By Sumac Grant-Johnson CPDT-KA
Wren-A-Roo is almost 2 years old now. This Spring she has decided chipmunks and squirrels are super cool. When we go for our walks there are chattering critters everywhere. Chipmunks scamper out from behind trees, they pop out of the leaf cover and squirrels run up tree trunks all testing Wren’s self control.
Now little Wren was not pulling very much but she was on full alert and began intensely scanning almost constantly. I knew this would lead to no good. Not only for the chipmunks sake do I not want Wren chasing wildlife but as my service dog in training I can not have her fixated on things in the environment. So I endeavored to find a resolution.
First I tried Wren’s leave it command. She was willing to look away from the tempting varmints back to at me and earn a few cookies but she would soon resume her scanning.
Next I tried some heeling games. Wren enjoyed these games but would return to looking for her furry friends shortly after I stopped.
It has been my experience that when the handler works hard to get and keep their dogs focus the handler has to keep up their work or the focus on the handler wains.
So what is it that these little creatures have? What is their power?

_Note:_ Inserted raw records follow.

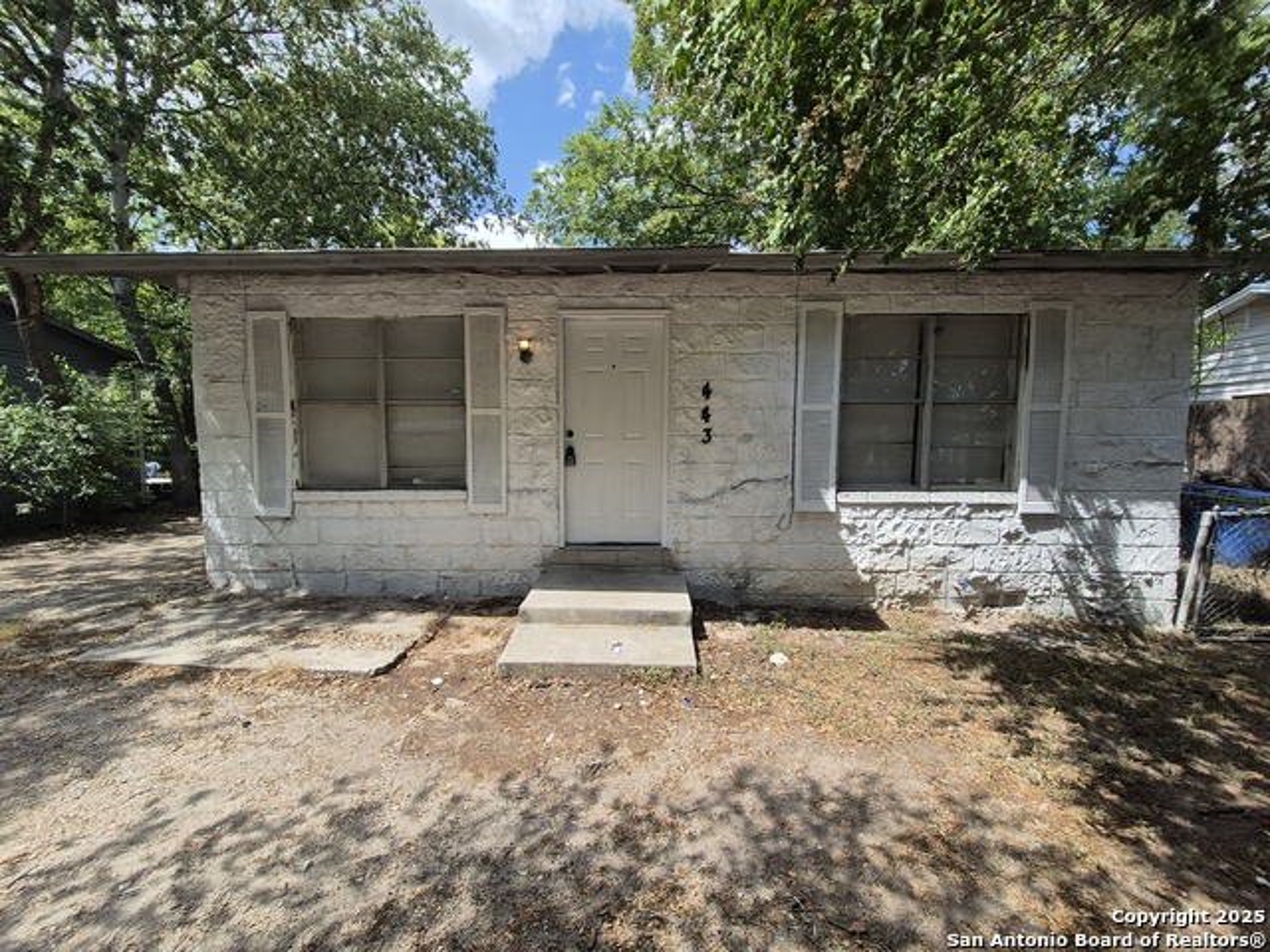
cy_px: 476
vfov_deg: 89.9
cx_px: 635
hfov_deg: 106.2
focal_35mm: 13
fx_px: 477
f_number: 2.2
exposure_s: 1/972
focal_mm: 1.74
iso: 50
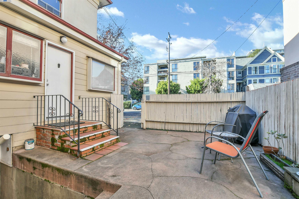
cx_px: 150
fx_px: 125
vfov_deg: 77.3
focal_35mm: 15
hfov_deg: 100.4
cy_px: 100
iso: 200
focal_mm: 10
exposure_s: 1/200
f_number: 4.5
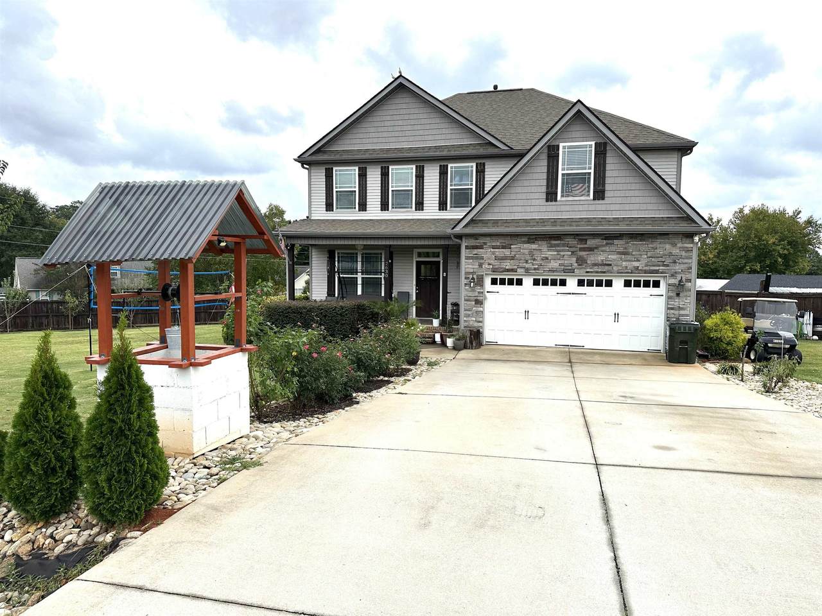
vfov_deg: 56.8
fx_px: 570
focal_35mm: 24
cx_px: 411
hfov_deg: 71.6
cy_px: 308
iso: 80
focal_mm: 6.86
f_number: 1.78
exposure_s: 1/4016
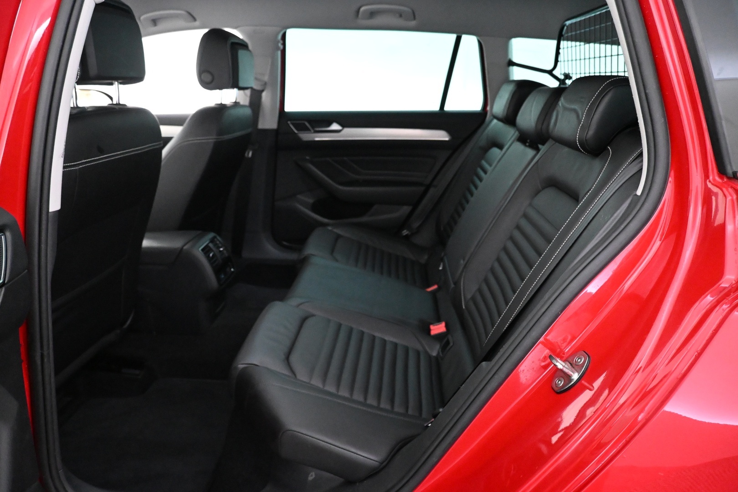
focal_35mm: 24
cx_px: 369
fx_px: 492
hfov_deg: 73.7
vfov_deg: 53.1
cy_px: 246
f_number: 3.5
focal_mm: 16
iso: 7200
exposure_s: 1/60
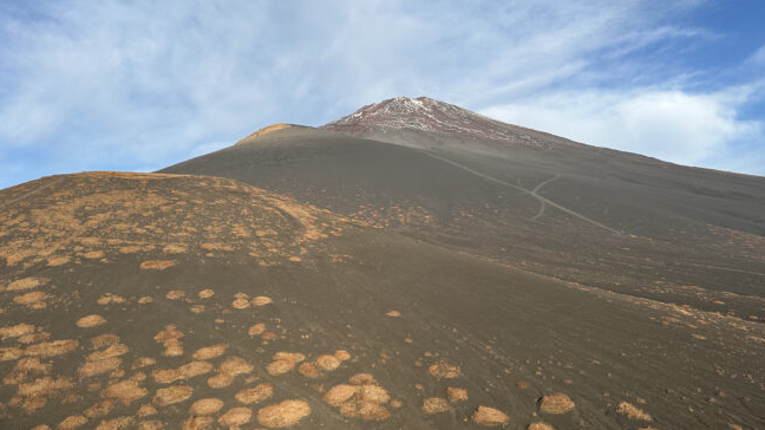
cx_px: 336
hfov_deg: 62.4
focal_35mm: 31
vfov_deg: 37.2
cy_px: 131
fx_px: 629
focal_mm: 6.86
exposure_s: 1/4184
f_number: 1.78
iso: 80
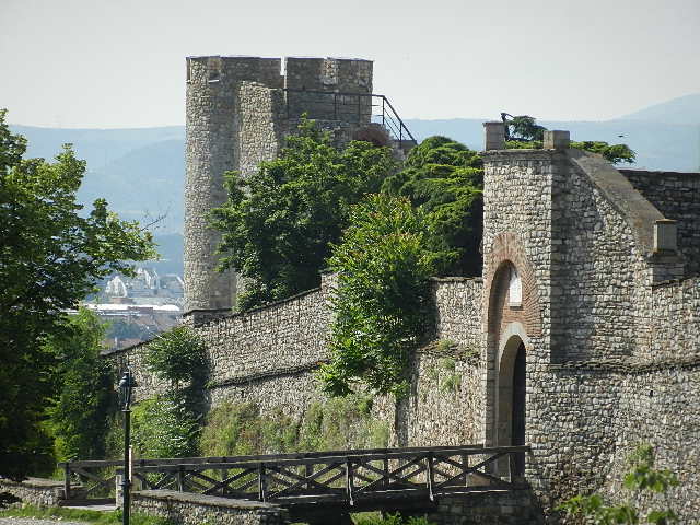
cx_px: 350
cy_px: 262
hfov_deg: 5.1
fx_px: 7846
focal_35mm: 388
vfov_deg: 3.8
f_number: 5.5
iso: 160
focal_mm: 69.8
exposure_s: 1/640
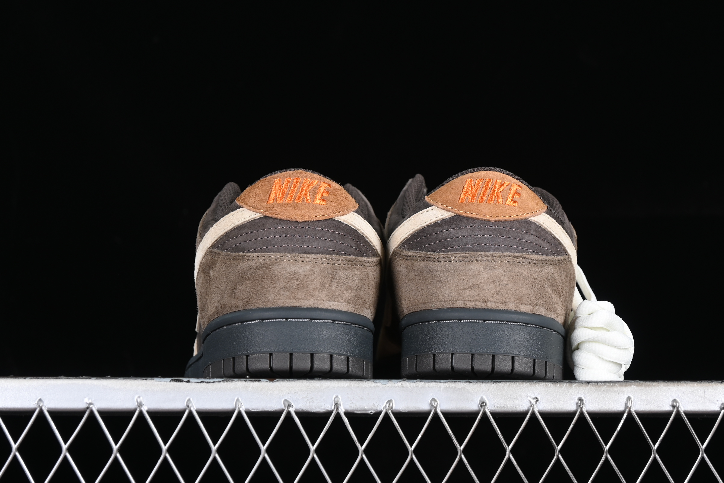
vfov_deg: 15.7
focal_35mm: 87
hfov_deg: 23.4
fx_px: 1750
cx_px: 400
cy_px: 210
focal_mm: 50
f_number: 6.3
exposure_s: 1/60
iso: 160
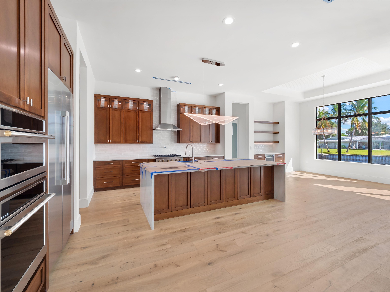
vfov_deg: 85.7
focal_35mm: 14
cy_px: 146
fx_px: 158
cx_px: 195
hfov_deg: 102.1
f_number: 7.1
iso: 200
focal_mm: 7
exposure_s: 1/15
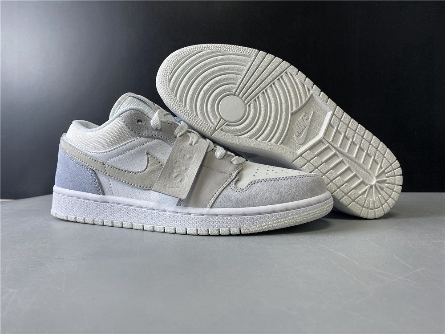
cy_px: 167
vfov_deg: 53.1
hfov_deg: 67.3
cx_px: 222
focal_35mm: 26
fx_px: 334
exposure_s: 1/100
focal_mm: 4.25
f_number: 1.8
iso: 80
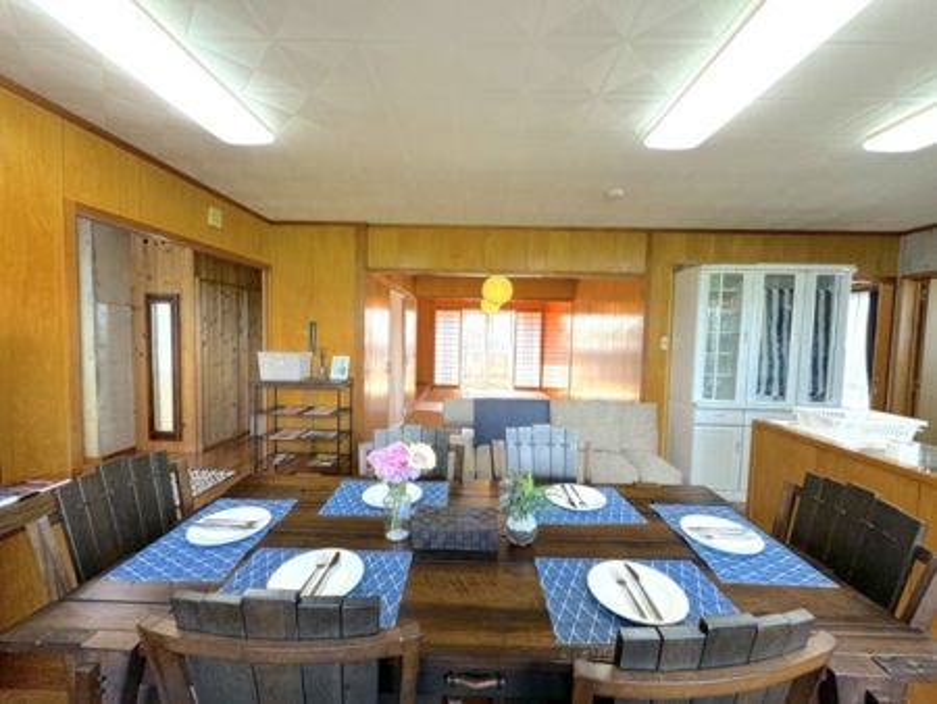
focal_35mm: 14
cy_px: 352
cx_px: 468
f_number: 2.2
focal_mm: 2.22
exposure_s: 1/120
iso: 125
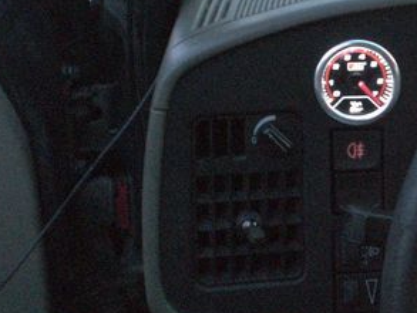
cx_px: 371
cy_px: 78
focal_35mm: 83
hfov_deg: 23.0
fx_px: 1000
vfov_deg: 17.7
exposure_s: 1/15
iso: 800
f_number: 3.1
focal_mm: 6.3
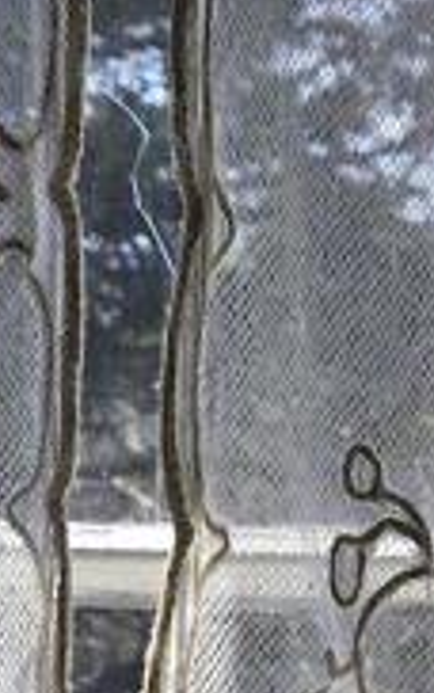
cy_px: 899
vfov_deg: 14.6
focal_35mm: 137
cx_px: 251
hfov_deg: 9.6
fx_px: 2589
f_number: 1.8
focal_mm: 5.4
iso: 25
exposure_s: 1/629
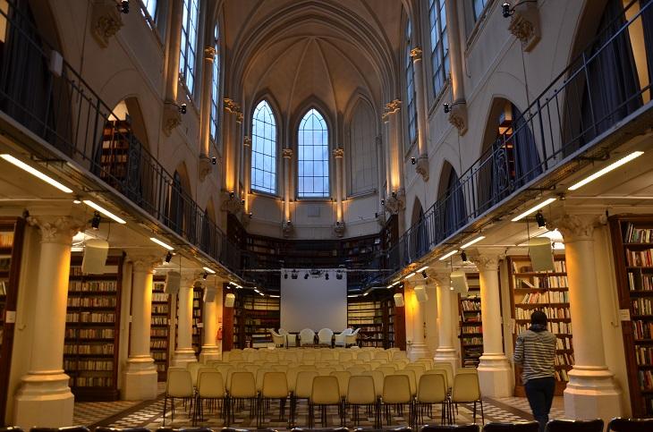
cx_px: 326
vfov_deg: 47.7
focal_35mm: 27
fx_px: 489
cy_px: 216
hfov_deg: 67.5
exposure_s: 1/30
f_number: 3.5
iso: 500
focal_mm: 18
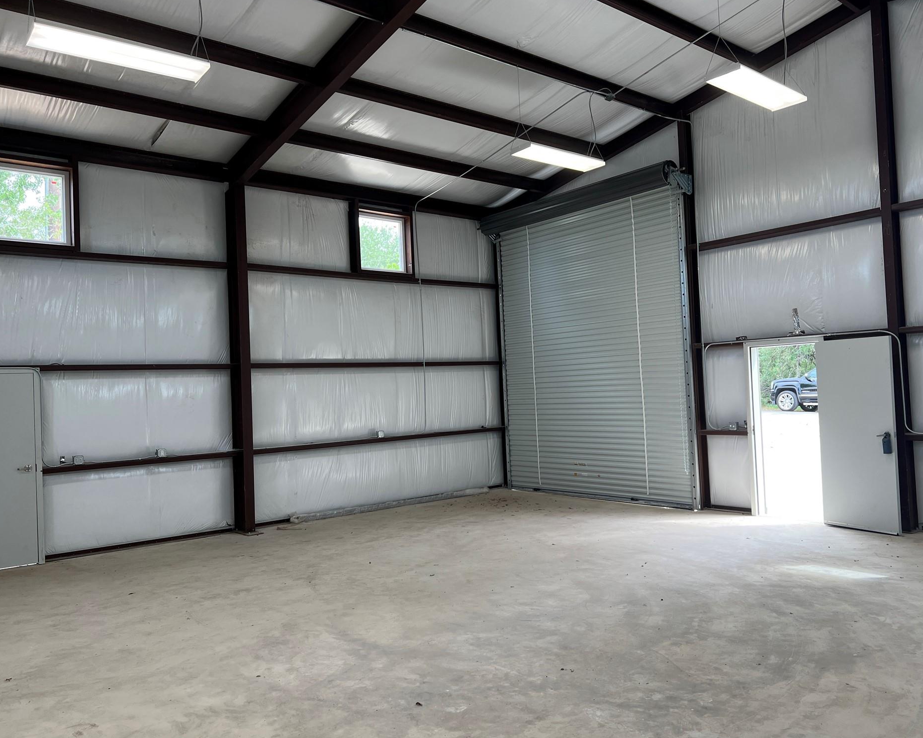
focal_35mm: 28
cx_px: 489
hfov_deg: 62.2
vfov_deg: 51.5
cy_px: 368
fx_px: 765
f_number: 1.5
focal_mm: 5.7
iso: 40
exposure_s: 1/186
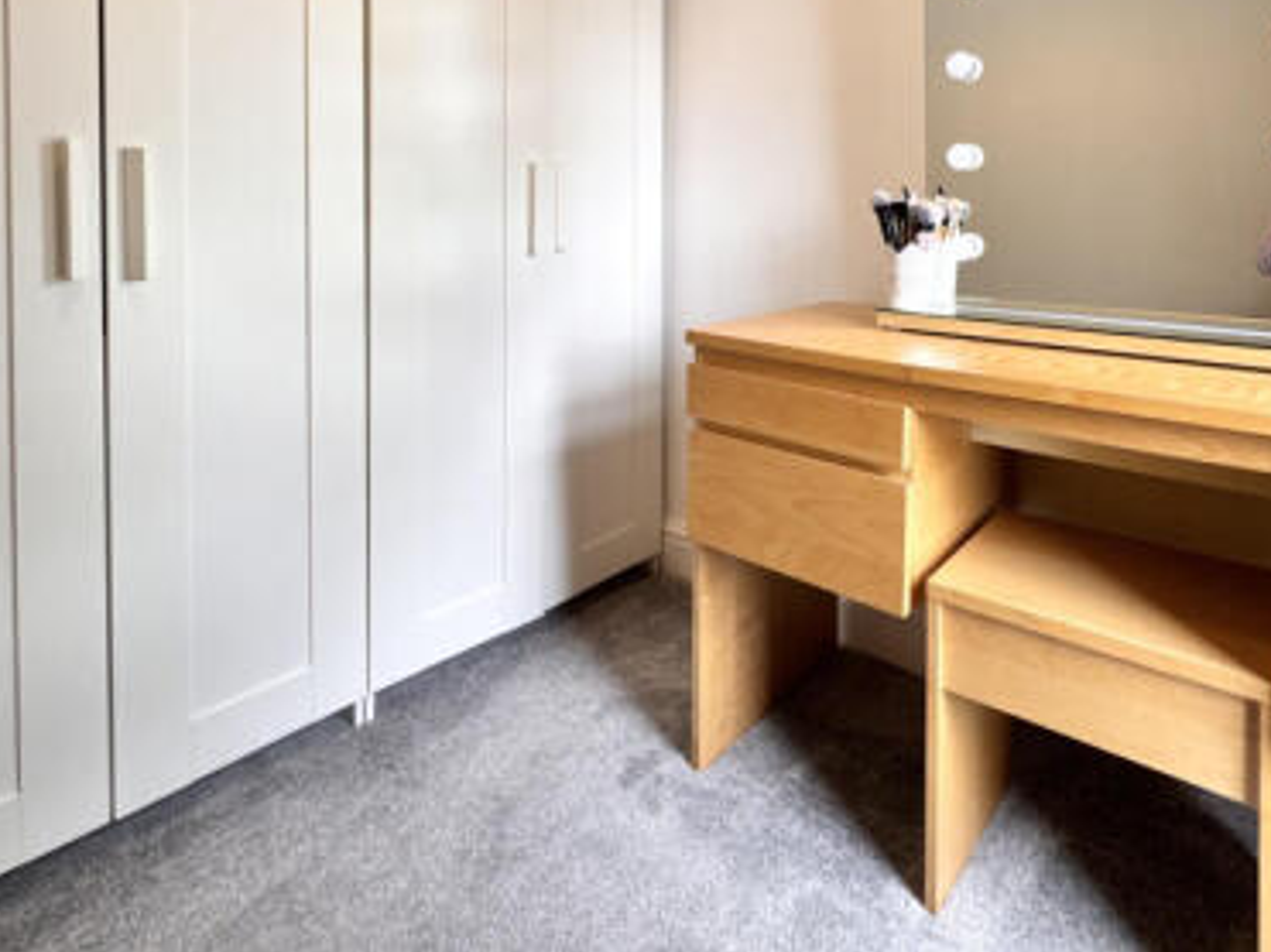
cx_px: 721
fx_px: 808
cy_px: 207
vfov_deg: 57.1
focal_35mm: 22
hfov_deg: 76.0
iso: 160
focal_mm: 2.22
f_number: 2.2
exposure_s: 1/100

The element of surprise and the and the potential fun it may offer her prey drive instinct.
Instead of fighting this. How can I harness the same power? How can I become a chipmunk?
Ah yes. My favorite training game “The Run Away Game”
The Run Away Game hands the power of the chipmunk over to me. I can offer the surprise and the reward. I can be the chipmunk.
The game is pretty simple. There is no “asking” for anything. There is no talking. The handler adds the element of surprise, marks the response and offers a great reward.
Below are the steps I used. I used Wren’s favorite treats for this game.
The Run Away Game or Becoming the chipmunk
- I let Wren know I have treats with me when we head out on our walk.
- I drop a treat by my side.
- The instant Wren acknowledges my existence on the planet I mark her, drop another treat or two by my side and while she is headed for the treats I run from her. Wren eats the treats super fast so she can chase me down in case I drop more treats.
- I repeat this a few times.
Scientifically it has been proven that one of the most powerful ways to reinforcement a behavior is with randomized reinforcement. So I add this to my chipmunk power.
Building my Power
- I play Run Away without notice of any kind every few minutes.
- Next I randomize further by varying the time between playing Run Away.
The results were far beyond what I anticipated. Within one Run Away walk Wren began checking in on me a lot more and checking in on the chipmunks and squirrels a lot less. This is a work in progress. I anticipate it will take several to many walks with quite a few Run Away sessions. My next goal is to be able to randomize further by taking some very short walks and playing Run Away on some and not on others.
So thank you to an abundance of chipmunks this spring. They reminded me to look for what is working against my goals and harnessing that same power to advance my goals.